Edible Landscaping
Money does grow on trees...and on bushes and vines and ground covers, too. With edible landscaping, your garden will taste as good as it looks.

excellent flower bed.
Landscaping with Fruit Trees and Shrubs
- If you don't have room for full-sized fruit trees, check out the new miniatures and dwarfs now available. Some grow just 4 or 5 feet tall and are perfect for growing in large pots or whiskey barrels.
- Rhubarb is so pretty it's a shame to relegate it to the vegetable garden. Tuck it into the flower bed or border. It's especially nice underplanted with purple-leaved ajuga or another low-growing ground cover.

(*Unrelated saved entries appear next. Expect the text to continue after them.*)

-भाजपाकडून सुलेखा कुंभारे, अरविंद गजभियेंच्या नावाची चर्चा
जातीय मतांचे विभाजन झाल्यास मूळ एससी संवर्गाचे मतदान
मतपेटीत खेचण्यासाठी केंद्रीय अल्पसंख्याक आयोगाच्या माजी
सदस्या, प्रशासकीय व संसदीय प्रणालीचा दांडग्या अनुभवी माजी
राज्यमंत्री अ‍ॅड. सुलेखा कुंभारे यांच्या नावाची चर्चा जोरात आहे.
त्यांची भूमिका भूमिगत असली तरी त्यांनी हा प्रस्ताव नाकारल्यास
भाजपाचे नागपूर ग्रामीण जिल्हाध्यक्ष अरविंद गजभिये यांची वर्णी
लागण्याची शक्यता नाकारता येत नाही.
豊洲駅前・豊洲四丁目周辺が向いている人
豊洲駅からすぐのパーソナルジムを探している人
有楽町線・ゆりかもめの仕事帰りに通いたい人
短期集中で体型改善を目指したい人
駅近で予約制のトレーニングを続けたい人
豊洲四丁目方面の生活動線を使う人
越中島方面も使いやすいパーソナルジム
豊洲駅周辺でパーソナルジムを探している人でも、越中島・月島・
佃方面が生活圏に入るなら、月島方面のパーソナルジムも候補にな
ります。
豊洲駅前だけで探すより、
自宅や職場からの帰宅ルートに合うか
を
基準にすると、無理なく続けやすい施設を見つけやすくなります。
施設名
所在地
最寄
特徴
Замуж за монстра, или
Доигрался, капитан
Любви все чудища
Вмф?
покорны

- Strawberries make an excellent edging plant as well as a good ground cover. Plant them in long rows, one or two plants deep, along the edges of flower beds and borders. Or use them on a sunny slope or any other area where you want a pretty ground cover. They cover themselves with white flowers in spring and the leaves turn a rich russet in fall.
- Blueberry and currant bushes are pretty enough to use as decorative shrubs. Plant a whole hedge of them to assure plenty of fruit.

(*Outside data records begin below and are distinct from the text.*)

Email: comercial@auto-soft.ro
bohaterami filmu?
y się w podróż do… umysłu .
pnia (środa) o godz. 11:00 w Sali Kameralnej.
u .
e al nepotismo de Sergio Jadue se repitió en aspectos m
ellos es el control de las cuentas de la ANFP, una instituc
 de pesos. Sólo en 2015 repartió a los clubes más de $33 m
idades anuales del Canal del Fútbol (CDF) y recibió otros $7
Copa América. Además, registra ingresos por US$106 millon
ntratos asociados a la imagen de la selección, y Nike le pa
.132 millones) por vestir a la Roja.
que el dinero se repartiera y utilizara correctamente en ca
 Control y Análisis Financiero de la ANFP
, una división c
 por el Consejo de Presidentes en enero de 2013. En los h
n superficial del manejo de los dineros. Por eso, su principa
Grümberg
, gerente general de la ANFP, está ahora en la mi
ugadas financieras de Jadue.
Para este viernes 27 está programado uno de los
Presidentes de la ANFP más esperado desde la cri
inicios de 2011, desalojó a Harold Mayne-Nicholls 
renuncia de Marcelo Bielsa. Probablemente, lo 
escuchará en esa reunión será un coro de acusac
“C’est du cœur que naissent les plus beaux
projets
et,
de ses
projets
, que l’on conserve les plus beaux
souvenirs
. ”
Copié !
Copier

- Grapevines are beautiful plants. Try growing two of them up over an arbor. When you're not harvesting grapes, you can use the leaves, either green or tinged by autumn color, to decoratively line plates and platters. Top with salads or cheeses.
- Raspberries are expensive to buy at the supermarket, but a snap to grow at home. If you're concerned about having too many all at once, plant the ever-bearing types, which will produce from midsummer to frost. Also, they do well in light to medium shade, so you can plant them in an out-of-the-way corner of the yard.
- Try growing short vining-type vegetables up trellises along the back of a flower border. Melons, cucumbers, and zucchini can all be trained to grow vertically; this means fewer fungal disease problems.